Grundriss der Burg Uexküll von 1910

Alternativname(n) Üxküll
Staat Lettland
Ort Ikšķile
Entstehungszeit 1185
Burgentyp Niederungsburg
Erhaltungszustand Ruine
Geographische Lage 56° 49′ N, 24° 30′ OKoordinaten: 56° 48′ 55,7″ N, 24° 30′ 4,1″ O
Burg Uexküll (Lettland)
Burg Uexküll (Lettland)

Die Burg Uexküll (lettisch Ikšķiles viduslaiku pils) ist die Ruine der ältesten Steinburg in Livland, errichtet am Ufer der Düna, etwas südlich der Stadt Ikšķile (deutsch Uexküll) gelegen. Durch die Aufstauung der Düna sind die Überreste der Burganlage heute vollständig von Wasser bedeckt.

Als der deutsche Missionar Meinhard von Segeberg 1184 Livland mit dem Ziel der Missionierung des Volkes der Liven erreichte, ließ er sich etwa 45 km flussaufwärts der Düna im Dorf Uexküll nieder und baute dort noch im Jahr seiner Ankunft eine Holzkirche. Die Missionierung der Einheimischen gestaltete sich jedoch als schwierig, da zum einen die getauften Liven ständig von benachbarten Stämmen bedroht wurden und zum anderen viele Neu-Christen nicht besonders glaubenstreu waren, was sich durch ersteren Punkt wiederum verschlechterte. Nach einem winterlichen Überfall litauischer Stämme erkannte Meinhard, dass die Mission auf Dauer nur Erfolg haben konnte, wenn es gelinge, die getauften Liven besser zu beschützen.

Mit der Hilfe von Steinmetzen aus Gotland errichtete er im Dorf Uexküll 1185 zunächst eine Steinkirche und direkt daneben eine gemauerte Burg; beides waren die ersten mit Kalkmörtel gemauerten Steingebäude in ganz Livland. Diese Bauweise war den einheimischen Völkern bisher gänzlich unbekannt. In der Regel wurden Burgen und Gebäude aus Holz oder Lehm errichtet. Steine wurden zwar hin und wieder verwendet, jedoch nur lose aufgeschichtet als Trockenmauer. Dies führte bei feindlichen Stämmen zu fatalen Fehleinschätzungen. So auch bei den benachbarten Semgallen, die der Meinung waren, man könne die Burg mittels Schiffstauen in den Fluss schleifen. Sie begannen noch im selben Jahr mit ihrem Angriff auf die Burg Uexküll. Der Chronist Heinrich von Lettland beschrieb den Ausgang dieses Angriffs folgendermaßen:

Jedoch die Steinschützen machten ihnen die Köpfe blutig, und sie musten mit Schaden abziehen.
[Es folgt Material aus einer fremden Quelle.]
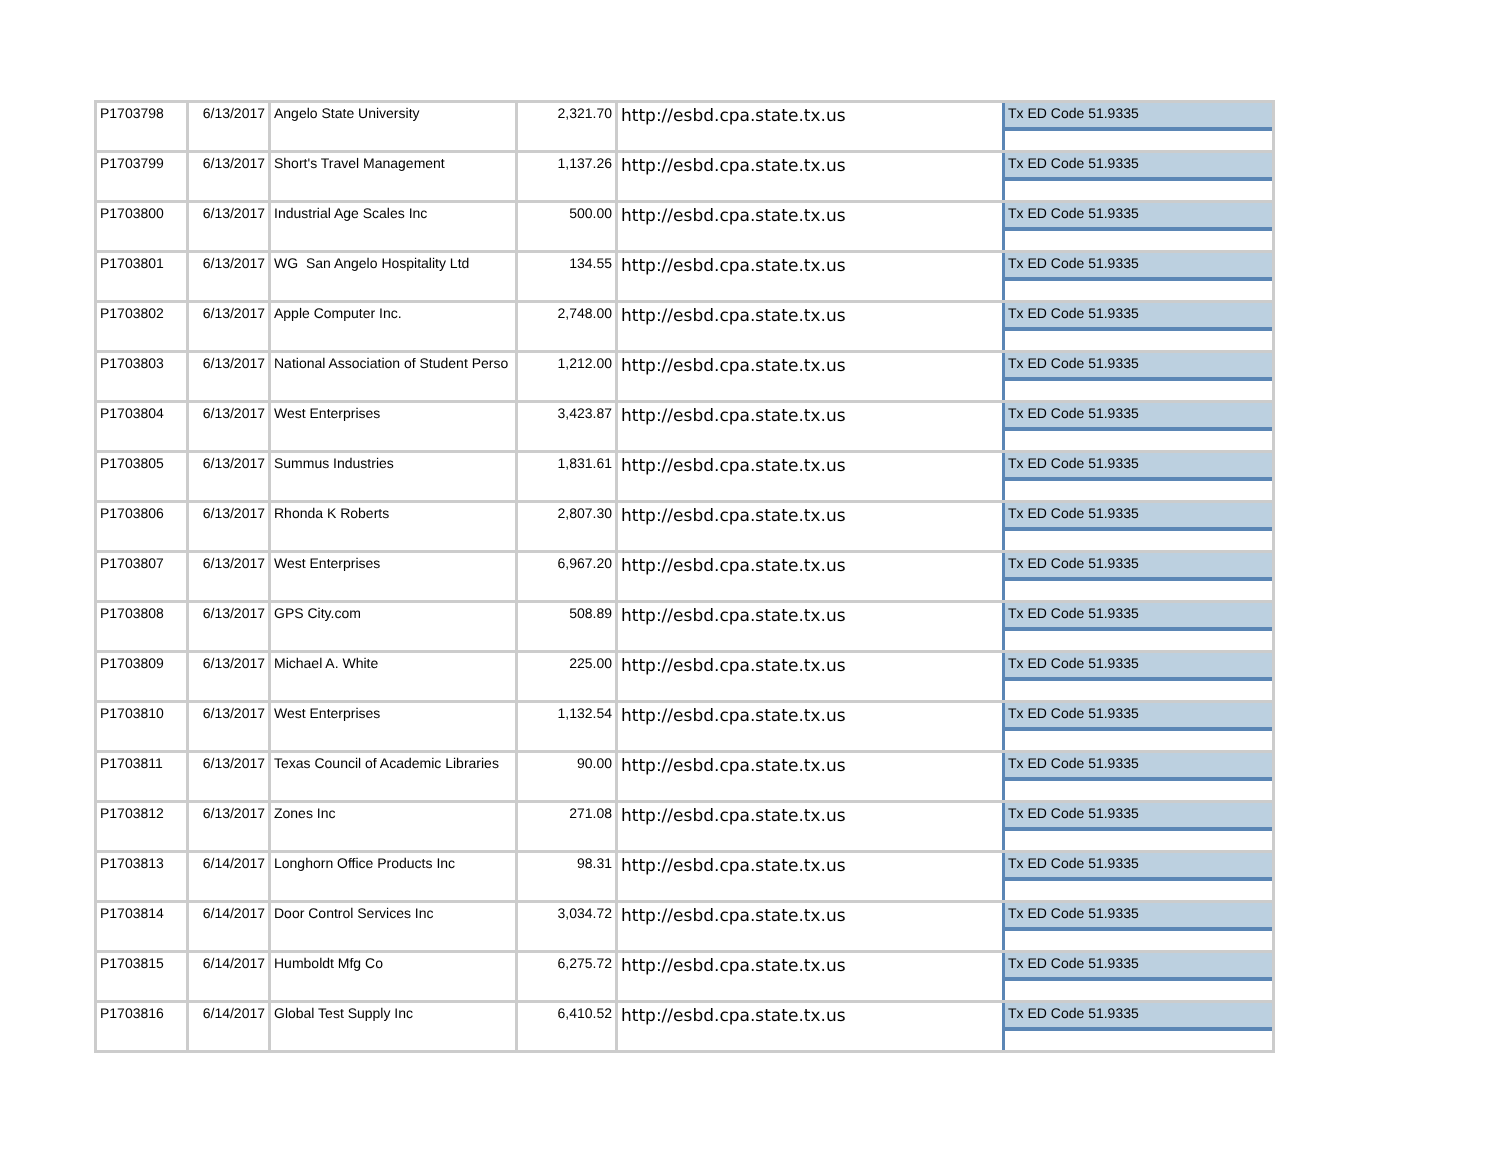| P1703798 | 6/13/2017 | Angelo State University | 2,321.70 | http://esbd.cpa.state.tx.us | Tx ED Code 51.9335 |
| P1703799 | 6/13/2017 | Short's Travel Management | 1,137.26 | http://esbd.cpa.state.tx.us | Tx ED Code 51.9335 |
| P1703800 | 6/13/2017 | Industrial Age Scales Inc | 500.00 | http://esbd.cpa.state.tx.us | Tx ED Code 51.9335 |
| P1703801 | 6/13/2017 | WG San Angelo Hospitality Ltd | 134.55 | http://esbd.cpa.state.tx.us | Tx ED Code 51.9335 |
| P1703802 | 6/13/2017 | Apple Computer Inc. | 2,748.00 | http://esbd.cpa.state.tx.us | Tx ED Code 51.9335 |
| P1703803 | 6/13/2017 | National Association of Student Perso | 1,212.00 | http://esbd.cpa.state.tx.us | Tx ED Code 51.9335 |
| P1703804 | 6/13/2017 | West Enterprises | 3,423.87 | http://esbd.cpa.state.tx.us | Tx ED Code 51.9335 |
| P1703805 | 6/13/2017 | Summus Industries | 1,831.61 | http://esbd.cpa.state.tx.us | Tx ED Code 51.9335 |
| P1703806 | 6/13/2017 | Rhonda K Roberts | 2,807.30 | http://esbd.cpa.state.tx.us | Tx ED Code 51.9335 |
| P1703807 | 6/13/2017 | West Enterprises | 6,967.20 | http://esbd.cpa.state.tx.us | Tx ED Code 51.9335 |
| P1703808 | 6/13/2017 | GPS City.com | 508.89 | http://esbd.cpa.state.tx.us | Tx ED Code 51.9335 |
| P1703809 | 6/13/2017 | Michael A. White | 225.00 | http://esbd.cpa.state.tx.us | Tx ED Code 51.9335 |
| P1703810 | 6/13/2017 | West Enterprises | 1,132.54 | http://esbd.cpa.state.tx.us | Tx ED Code 51.9335 |
| P1703811 | 6/13/2017 | Texas Council of Academic Libraries | 90.00 | http://esbd.cpa.state.tx.us | Tx ED Code 51.9335 |
| P1703812 | 6/13/2017 | Zones Inc | 271.08 | http://esbd.cpa.state.tx.us | Tx ED Code 51.9335 |
| P1703813 | 6/14/2017 | Longhorn Office Products Inc | 98.31 | http://esbd.cpa.state.tx.us | Tx ED Code 51.9335 |
| P1703814 | 6/14/2017 | Door Control Services Inc | 3,034.72 | http://esbd.cpa.state.tx.us | Tx ED Code 51.9335 |
| P1703815 | 6/14/2017 | Humboldt Mfg Co | 6,275.72 | http://esbd.cpa.state.tx.us | Tx ED Code 51.9335 |
| P1703816 | 6/14/2017 | Global Test Supply Inc | 6,410.52 | http://esbd.cpa.state.tx.us | Tx ED Code 51.9335 |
Die alte Kirche von Uexküll nach dem Wiederaufbau 1879

1186 wurde Meinhard durch den Bremer Erzbischof Hartwig II. zum ersten Bischof von Livland geweiht, mit Sitz in Uexküll. Nach dessen Tod 1196 wurde der Missionar Berthold von Hannover, einer seiner längsten Wegbegleiter, zum Bischof ernannt, verstarb aber bereits 1198. Mit der Ankunft des neuen Bischofs Albert I. 1200 in Livland begann die Zeit der Kreuzzüge im Osten. Er gründete an der Dünamündung die Stadt Riga und verlegte 1201 den Bischofssitz von Uexküll in die neue Stadt. Einer der Gründe war vermutlich, dass Riga für Verstärkungen viel leichter vom Meer aus erreichbar war als Uexküll; die vielen Stromschnellen und Untiefen auf dem Weg nach Uexküll machten deutsche Schiffe zu einem leichten Ziel für heidnische Angriffe. Der bisherige Bischofssitz wurde daraufhin zu einer bischöflichen Vasallenburg und der Ritter Conrad von Meyendorff, der Stammvater des Adelsgeschlechts Uexküll, neuer Besitzer. 1203 überfiel Fürst Wladimir von Polozk Livland und belagerte in dessen Verlauf auch die Burg Uexküll, jedoch erfolglos. In den folgenden Jahren war die Burg Ausgangspunkt für mehrere Feldzüge gegen aufständische Liven und die Litauer.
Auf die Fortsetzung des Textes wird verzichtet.